When using Rc or RefCell there is a way to create cyclic dependencies, where two references reference each other, thereby making it impossible for the reference count to reach 0, thus creating a memory leak.
Let’s look at how this would look in practice. First we create a List enum that we can nest (lisp style).
use crate::List::{Cons, Nil};
use std::cell::RefCell;
use std::rc::Rc;
#[derive(Debug)]
enum List {
Cons(i32, RefCell<Rc<List>>),
Nil,
}
impl List {
fn tail(&self) -> Option<&RefCell<Rc<List>>> {
match self {
Cons(_, item) => Some(item),
Nil => None,
}
}
}
fn main() { }
Now, let’s create a cycle
fn main() {
let a = Rc::new(Cons(3, RefCell::new(Rc::new(Nil))));
let b = Rc::new(Cons(5, RefCell::new(Rc::clone(&a))));
if let Some(link) = a.tail() {
*link.borrow_mut() = Rc::clone(&b);
}
println!("tail a: {:?}", a.tail());
}
You can visualize the cycle like this:
As you can see, our call to a’s tail gives us a reference to b, which in turn has a reference to a, and back to b and a and we are left with a stack overflow.

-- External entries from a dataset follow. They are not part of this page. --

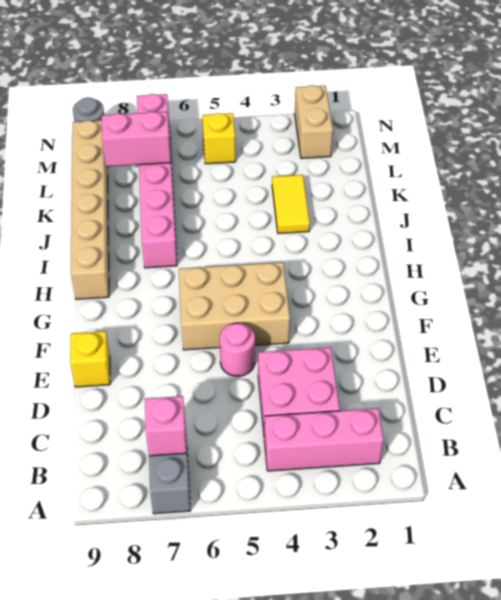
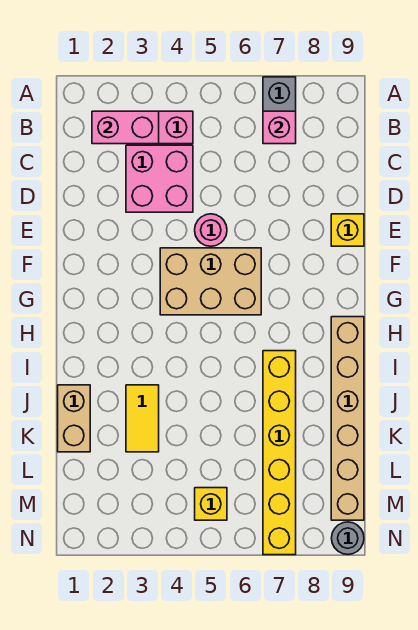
pink 1x6 brick [137,94,177,268] -> yellow 1x6 brick [263,351,296,555]
pink 1x2 brick [102,112,171,166] -> pink 1x2 brick moved to [92,111,159,144]
tan 1x2 brick [295,85,333,158] -> tan 1x2 brick moved to [58,385,90,452]

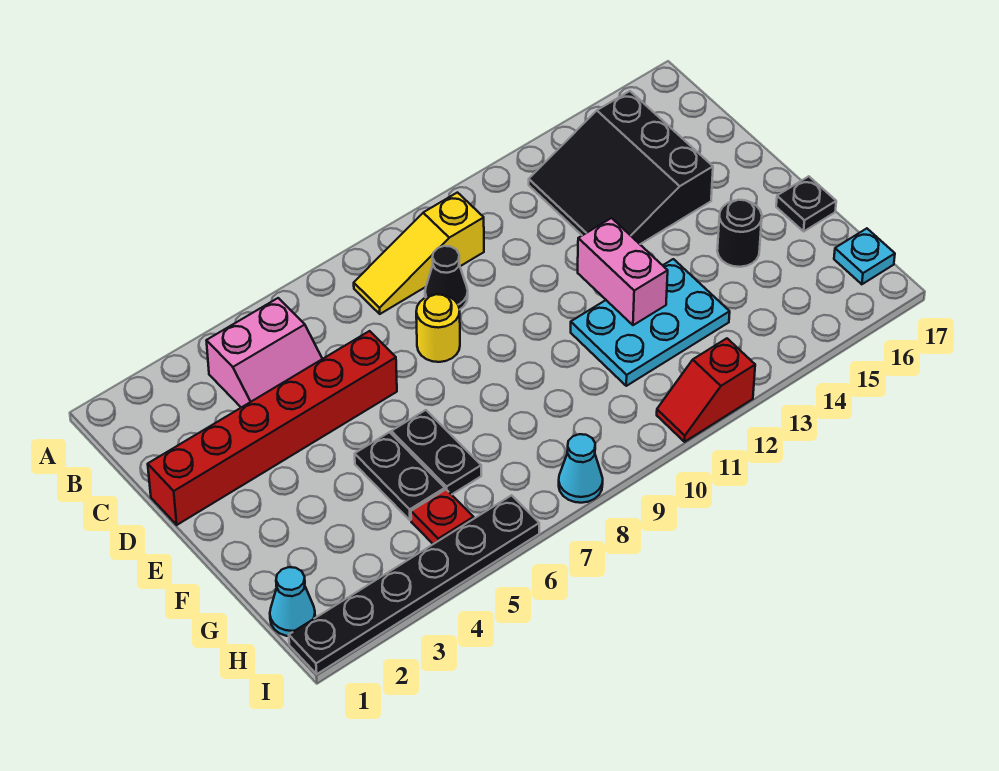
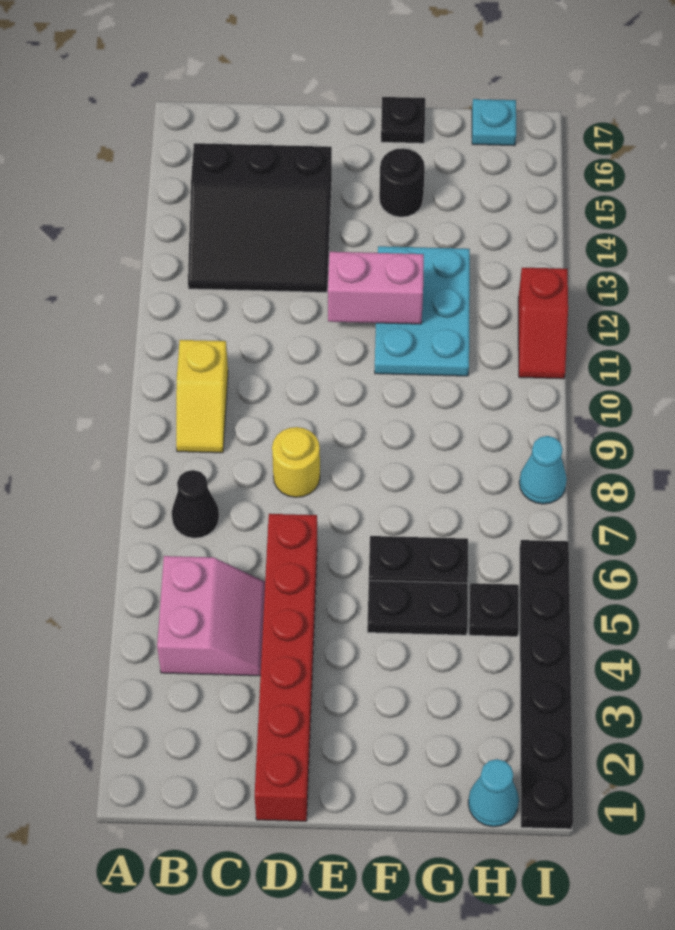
yellow 1x3 slope [354,193,484,314] -> yellow 1x2 slope [176,340,228,453]
black 1x1 cone [425,246,468,309] -> black 1x1 cone moved to [172,470,219,538]
red 1x1 plate [411,489,474,544] -> black 1x1 plate [469,583,519,637]

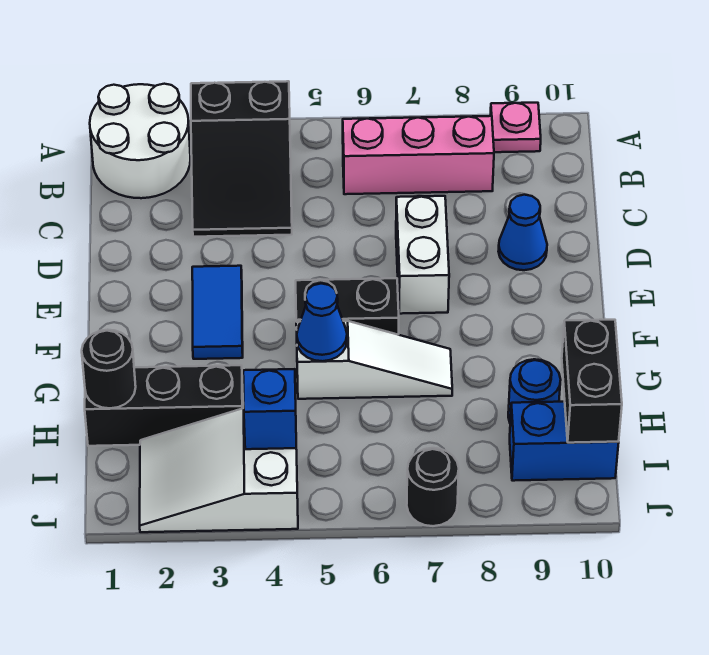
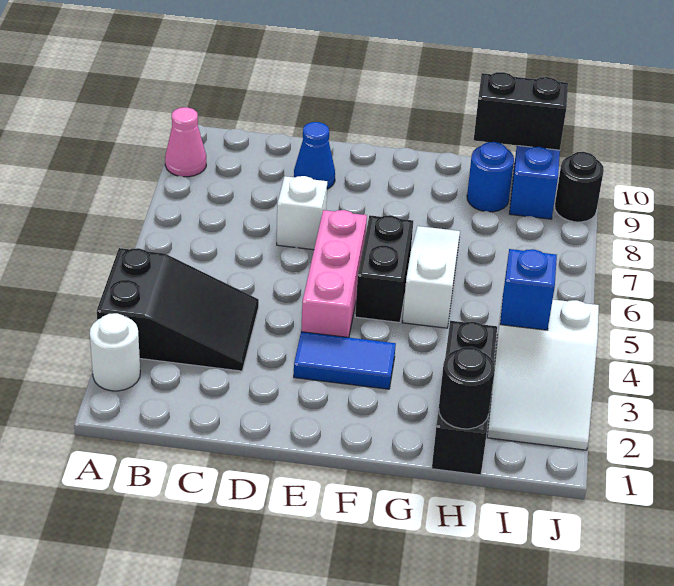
white 2x2 round brick [90,84,190,198] -> white 1x1 round brick [90,313,140,391]
pink 1x1 plate [490,103,541,152] -> pink 1x1 cone [165,107,206,177]
pink 1x3 brick [343,116,494,194] -> pink 1x3 brick moved to [301,210,367,337]
white 1x2 brick [396,196,449,314] -> white 1x1 brick [277,176,327,250]
blue 1x1 cone [297,284,347,361] -> none
black 1x1 round brick [407,448,459,526] -> black 1x1 round brick moved to [555,152,604,222]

Let’s imagine we have a tree structure, like this
This is how we could implement it in rust
use std::cell::RefCell;
use std::rc::Rc;
#[derive(Debug)]
struct Node {
value: i32,
children: RefCell<Vec<Rc<Node>>>,
}
This way we can work our way down a tree. But there is no way for us to get from a leaf to a branch (children -> parent). But we have to be careful, since this could easily turn into another cyclic dependency:
So to get around this, we can use the Weak
pointer. A Weak
pointer is similar to
a Rc
pointer, but different in that the reference count does not have to be 0 for
the reference to be invalid.
So we can create the following struct:
use std::cell::RefCell;
use std::rc::{Rc, Weak};
#[derive(Debug)]
struct Node {
value: i32,
parent: RefCell<Weak<Node>>,
children: RefCell<Vec<Rc<Node>>>,
}
And how do we use it? Since our parent reference is not guaranteed to be valid, it
will return an Option<Rc<T>>
to us by calling the .upgrade()
method on a Weak
pointer.
fn main() {
let leaf = Rc::new(Node {
value: 3,
parent: RefCell::new(Weak::new()),
children: RefCell::new(vec![]),
});
println!("leaf parent = {:?}", leaf.parent.borrow().upgrade());
let branch = Rc::new(Node {
value: 5,
parent: RefCell::new(Weak::new()),
children: RefCell::new(vec![Rc::clone(&leaf)]),
});
// turn our Rc into a Weak pointer
*leaf.parent.borrow_mut() = Rc::downgrade(&branch);
// upgrade turns our Weak pointer into a Rc
println!("leaf parent = {:?}", leaf.parent.borrow().upgrade());
}
Smart Pointer | Immutable borrow | Mutable borrow | checked at | safe*? | express ownership |
---|---|---|---|---|---|
Box | Yes | Yes | compile time | safe | yes |
Rc | Yes | No | compile time | safe | yes |
Weak | Yes | No | compile time | safe | no |
RefCell | Yes | Yes | runtime | unsafe | yes |
*safe in that the program will not panic at runtime.
Navigating the intricates of memory management is definitely not unavoidable. It is a super important topic, and it is important for a programming language to give us the right tools to express those flows.